Au niveau international, seule la Cour internationale de justice
permet un contrôle judiciaire du droit à l’autodétermination.
Cette Cour a notamment eu l’occasion de se prononcer sur le
droit à la souveraineté du Nicaragua, après violation des EtatsUnis de l’obligation de ne pas intervenir dans les affaires d’un
autre Etat, de ne pas recourir à la force et de ne pas porter
atteinte à la souveraineté d’un autre Etat[5]. Seulement, cette
dernière ne peut être saisie que par l’intermédiaire d’un Etat,
alors que le cœur du problème réside, dans certains cas, dans
le fait qu’un peuple se réclame d’un Etat qui n’est pas reconnu
par l’ensemble de la Communauté internationale. De plus,
comme la plupart des cours internationales, elle croule sous le
nombre de dossiers à traiter. La clé du respect du droit à
l’autodétermination est donc malheureusement le temps, qui
permettra la création de plus de commissions et de cours et de
ce fait, un contrôle plus strict et effectif.
Laurence Amsalem
[1] Melik Özden, Christophe Golay, Le droit des peuples à
l’autodétermination et à la souveraineté permanente sur leurs
ressources naturelles sous l’angle des droits humains, p. 12.
[2] Melik Özden, Christophe Golay, Le droit des peuples à
l’autodétermination et à la souveraineté permanente sur leurs
ressources naturelles sous l’angle des droits humains, p. 3.

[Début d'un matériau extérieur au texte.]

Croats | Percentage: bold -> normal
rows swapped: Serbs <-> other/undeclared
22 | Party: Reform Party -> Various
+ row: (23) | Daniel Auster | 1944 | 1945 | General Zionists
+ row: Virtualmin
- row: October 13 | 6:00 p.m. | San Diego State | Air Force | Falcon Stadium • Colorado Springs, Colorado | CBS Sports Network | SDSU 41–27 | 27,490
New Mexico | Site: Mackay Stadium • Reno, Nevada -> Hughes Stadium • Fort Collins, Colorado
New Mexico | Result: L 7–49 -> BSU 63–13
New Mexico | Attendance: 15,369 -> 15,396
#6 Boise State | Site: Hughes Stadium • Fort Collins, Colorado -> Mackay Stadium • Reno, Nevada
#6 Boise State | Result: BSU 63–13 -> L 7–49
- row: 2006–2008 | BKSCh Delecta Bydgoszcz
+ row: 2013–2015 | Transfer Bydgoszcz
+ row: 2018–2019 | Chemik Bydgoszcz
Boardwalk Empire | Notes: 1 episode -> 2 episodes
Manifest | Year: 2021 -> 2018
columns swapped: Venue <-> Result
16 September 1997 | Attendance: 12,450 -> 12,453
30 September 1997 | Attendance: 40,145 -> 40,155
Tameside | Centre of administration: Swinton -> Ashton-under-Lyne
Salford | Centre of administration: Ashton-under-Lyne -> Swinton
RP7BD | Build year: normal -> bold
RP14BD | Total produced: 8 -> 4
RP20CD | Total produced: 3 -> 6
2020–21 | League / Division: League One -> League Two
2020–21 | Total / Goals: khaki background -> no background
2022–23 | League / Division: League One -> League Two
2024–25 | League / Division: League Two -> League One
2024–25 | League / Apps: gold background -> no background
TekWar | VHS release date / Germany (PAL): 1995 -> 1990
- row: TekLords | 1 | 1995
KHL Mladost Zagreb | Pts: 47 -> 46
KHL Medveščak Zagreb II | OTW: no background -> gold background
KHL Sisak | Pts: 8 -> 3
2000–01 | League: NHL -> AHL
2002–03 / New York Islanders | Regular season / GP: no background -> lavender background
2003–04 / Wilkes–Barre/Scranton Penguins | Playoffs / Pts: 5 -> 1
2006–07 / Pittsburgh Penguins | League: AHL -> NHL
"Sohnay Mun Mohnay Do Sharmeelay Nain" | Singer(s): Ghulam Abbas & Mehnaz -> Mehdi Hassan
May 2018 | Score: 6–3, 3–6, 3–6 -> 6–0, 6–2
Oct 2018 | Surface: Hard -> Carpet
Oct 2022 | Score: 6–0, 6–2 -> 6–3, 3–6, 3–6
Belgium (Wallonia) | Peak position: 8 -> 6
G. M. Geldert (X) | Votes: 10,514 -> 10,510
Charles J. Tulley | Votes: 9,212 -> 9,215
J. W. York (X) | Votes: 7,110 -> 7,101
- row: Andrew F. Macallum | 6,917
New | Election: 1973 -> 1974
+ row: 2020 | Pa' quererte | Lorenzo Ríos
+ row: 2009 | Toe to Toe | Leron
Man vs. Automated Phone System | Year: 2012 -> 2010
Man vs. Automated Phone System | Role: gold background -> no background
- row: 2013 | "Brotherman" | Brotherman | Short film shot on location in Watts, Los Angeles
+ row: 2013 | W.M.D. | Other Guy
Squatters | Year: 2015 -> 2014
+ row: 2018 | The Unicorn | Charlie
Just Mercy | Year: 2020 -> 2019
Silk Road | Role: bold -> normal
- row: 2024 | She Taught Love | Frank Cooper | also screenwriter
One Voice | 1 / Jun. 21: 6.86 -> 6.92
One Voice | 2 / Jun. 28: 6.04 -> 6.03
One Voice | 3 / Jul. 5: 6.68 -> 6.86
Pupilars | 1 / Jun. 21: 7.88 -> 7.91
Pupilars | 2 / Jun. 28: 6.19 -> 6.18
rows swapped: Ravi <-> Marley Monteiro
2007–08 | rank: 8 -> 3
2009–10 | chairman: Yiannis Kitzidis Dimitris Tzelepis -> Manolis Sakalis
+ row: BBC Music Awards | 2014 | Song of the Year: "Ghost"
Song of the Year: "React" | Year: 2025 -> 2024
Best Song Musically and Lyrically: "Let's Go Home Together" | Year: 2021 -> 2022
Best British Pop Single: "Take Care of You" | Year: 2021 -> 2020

[3] Melik Özden, Christophe Golay, Le droit des peuples à
l’autodétermination et à la souveraineté permanente sur leurs
ressources naturelles sous l’angle des droits humains, p. 48.
[4] Melik Özden, Christophe Golay, Le droit des peuples à
l’autodétermination et à la souveraineté permanente sur leurs
ressources naturelles sous l’angle des droits humains, p. 50.
[5] Melik Özden, Christophe Golay, Le droit des peuples à
l’autodétermination et à la souveraineté permanente sur leurs
ressources naturelles sous l’angle des droits humains, p. 53.